- TEXT
Asset management

Depthkit projects may start as simply as just a calibration and few recordings, but throughout the lifespan of the project, more and more elements can be introduced creating a complex map of files and folders. Without tracking each component that is incorporated into a final asset, it can be challenging to retroactively reproduce or make targeted changes to assets.

As the steward of a Depthkit project, use these organizational methods to stay organized and track various assets through the workflow.

Depthkit Studio workflow stages.Depthkit Studio workflow stages.

Depthkit Studio workflow stages.

1. Pre-Production

Assets generated:

  • Asset Management Document

As you prepare for your Depthkit project, create a document in the workspace of your choice to track all of the assets and processes of the workflow. This can take many forms, but we recommend a database solution like Airtable. You can view our example Airtable asset document.

This will be the central source of all information relating to all of the assets in your project.

If you have a script or other production document, you may pre-populate parts of your asset management document by breaking down how you will capture and process each part of the project to save time on set and in post-production.

2. Project creation

Assets generated:

  • Depthkit Project Directory
    • Depthkit Project JSON File

Each Depthkit project creates a directory of files and folders in a particular hierarchy. Though files and folders can be added to this directory, some components (e.g. the dkproject.json file, and _calibration and take folders) must remain where they are generated.

- INFORMATION SHOWN

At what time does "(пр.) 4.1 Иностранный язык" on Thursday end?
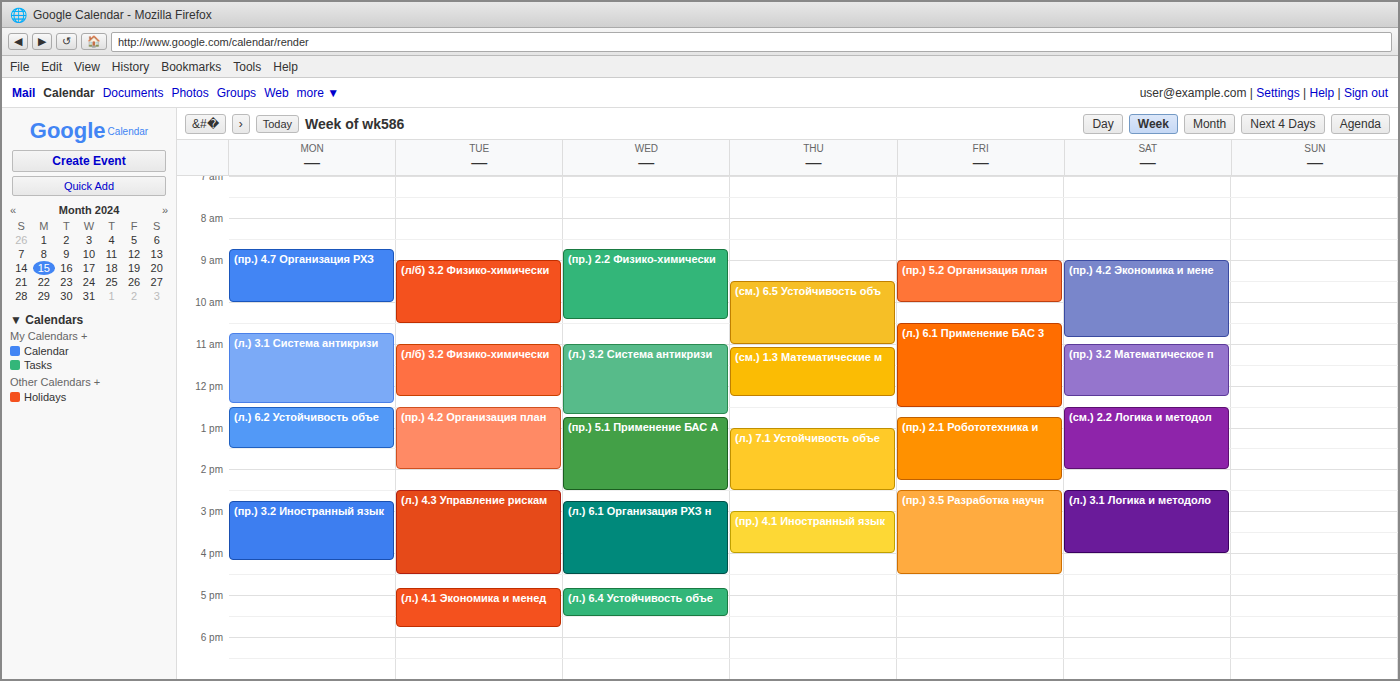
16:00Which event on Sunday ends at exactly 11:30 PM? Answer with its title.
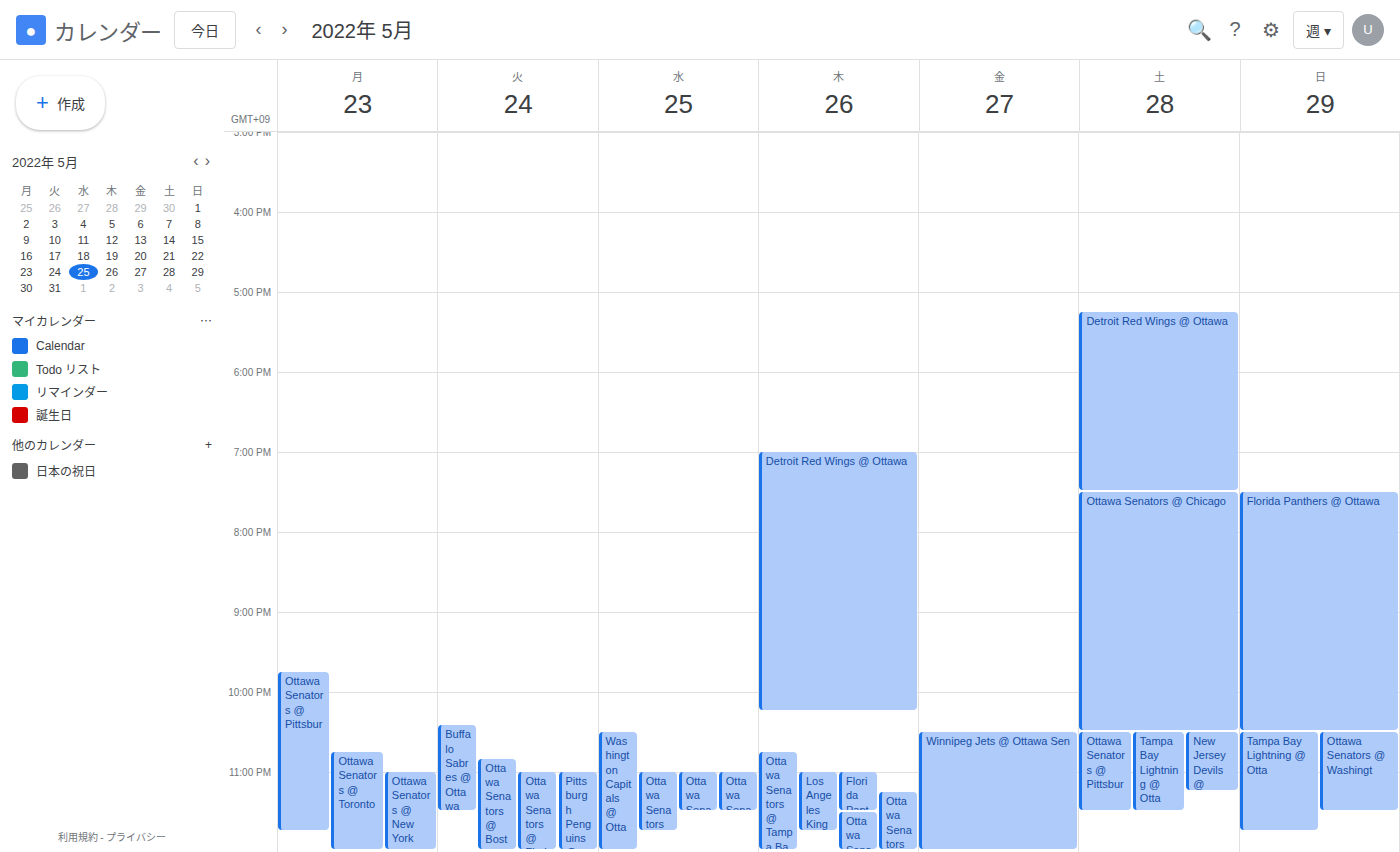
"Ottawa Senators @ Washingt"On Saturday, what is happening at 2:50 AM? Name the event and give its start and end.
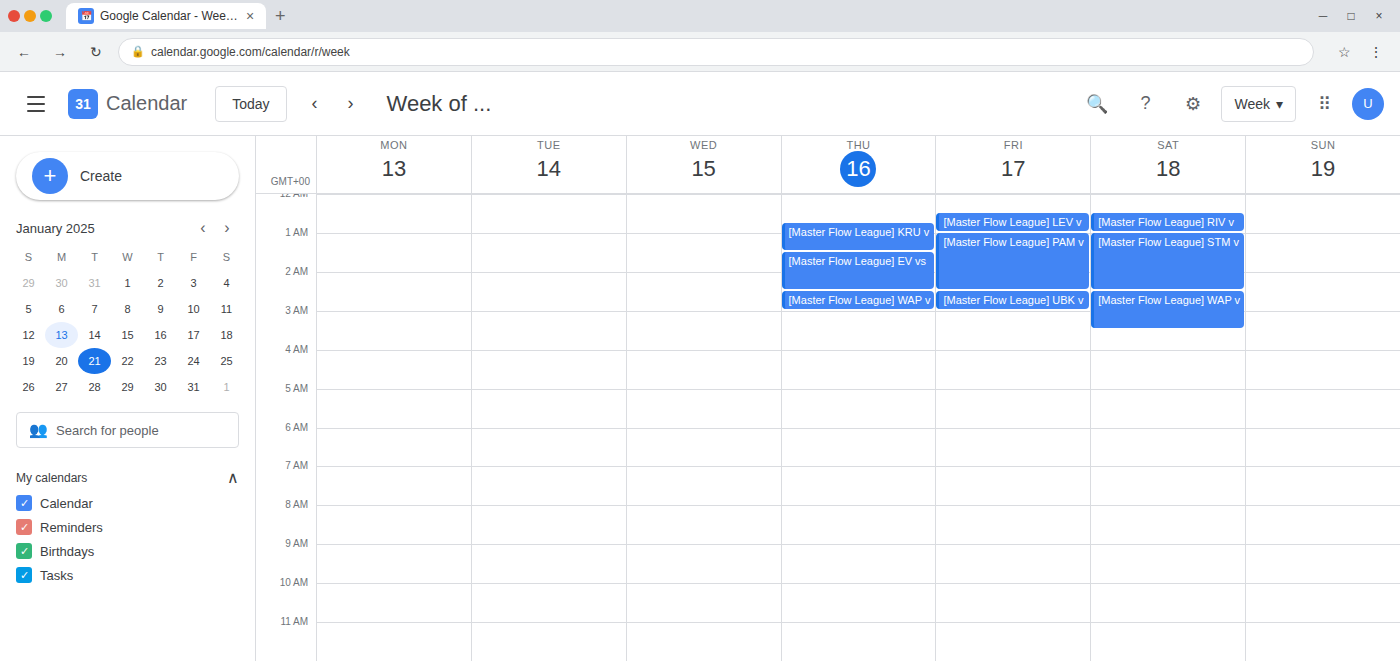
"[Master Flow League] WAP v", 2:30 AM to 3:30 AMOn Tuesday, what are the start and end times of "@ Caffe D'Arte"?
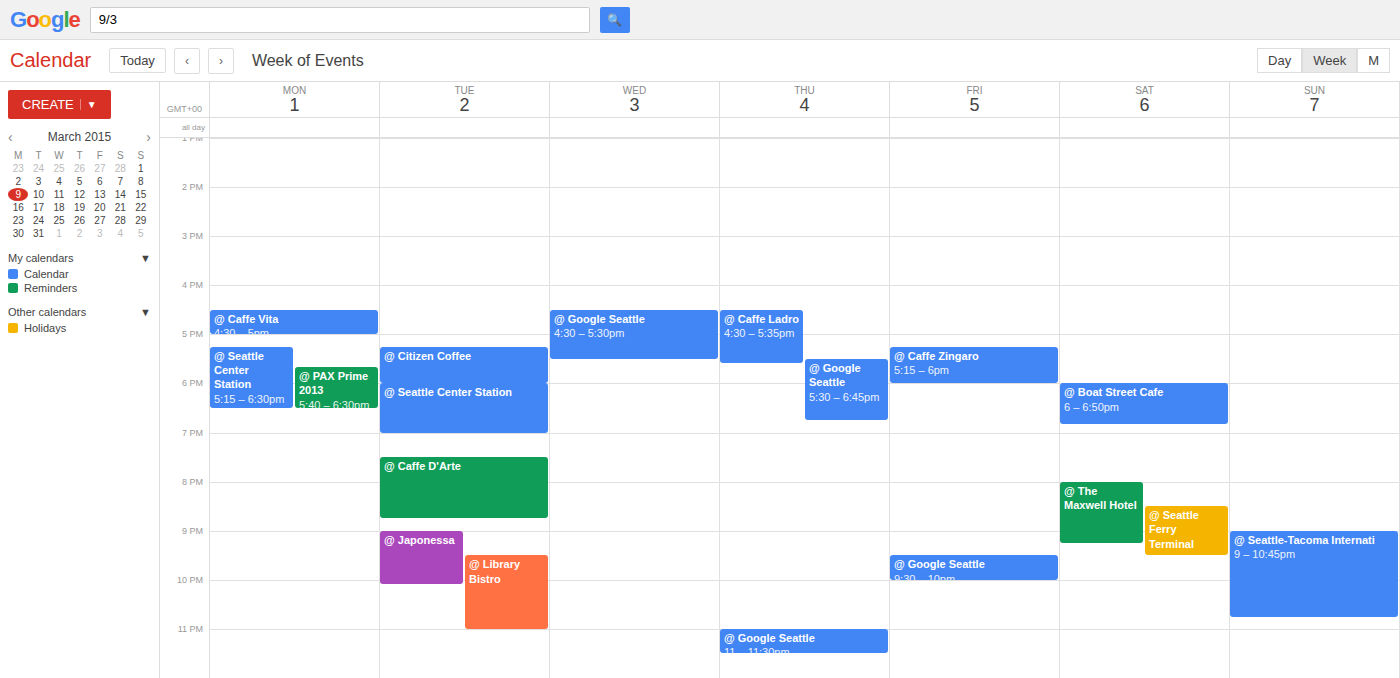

- WHAT YOU HAVE TO DO
Please write the next part of the Depthkit asset management text, starting after its last sentence.

- RESULT
The entire Depthkit project directory can be moved to a different folder or even a different drive or computer, as long as the file structure within remains intact.

Each time you create a new Depthkit project as part of a broader project, add the Depthkit project to your asset document.

Since each Depthkit project only stores one calibration, it may be necessary to track multiple Depthkit projects through the course of your overall production to be able to record multiple sensor configurations. Be sure to tag each recording with the project folder and Depthkit version from which it originated.

Noting the version of Depthkit (found by clicking Help → About Depthkit) at the time of project creation, recording, and exporting becomes valuable when needing to later revisit the project and a newer version of Depthkit is available. The original version informs how compatible the project is with newer versions of Depthkit, and if you should migrate the project or continue working in the original version.

3. Calibration & Cinema pairing

Assets generated:

  • Depthkit _calibration folder and contents
  • Lens Profile for Cinema camera

Depthkit stores one multi-cam calibration and one Cinema pairing per sensor in each project. It's always a good idea to capture multiple calibrations (each in their own Depthkit project) so that you have a couple of options to apply to your recordings. These alternative calibrations can later be applied before exporting your assets by swapping out the _calibration folder - As always, make backups any time you delete or replace this folder.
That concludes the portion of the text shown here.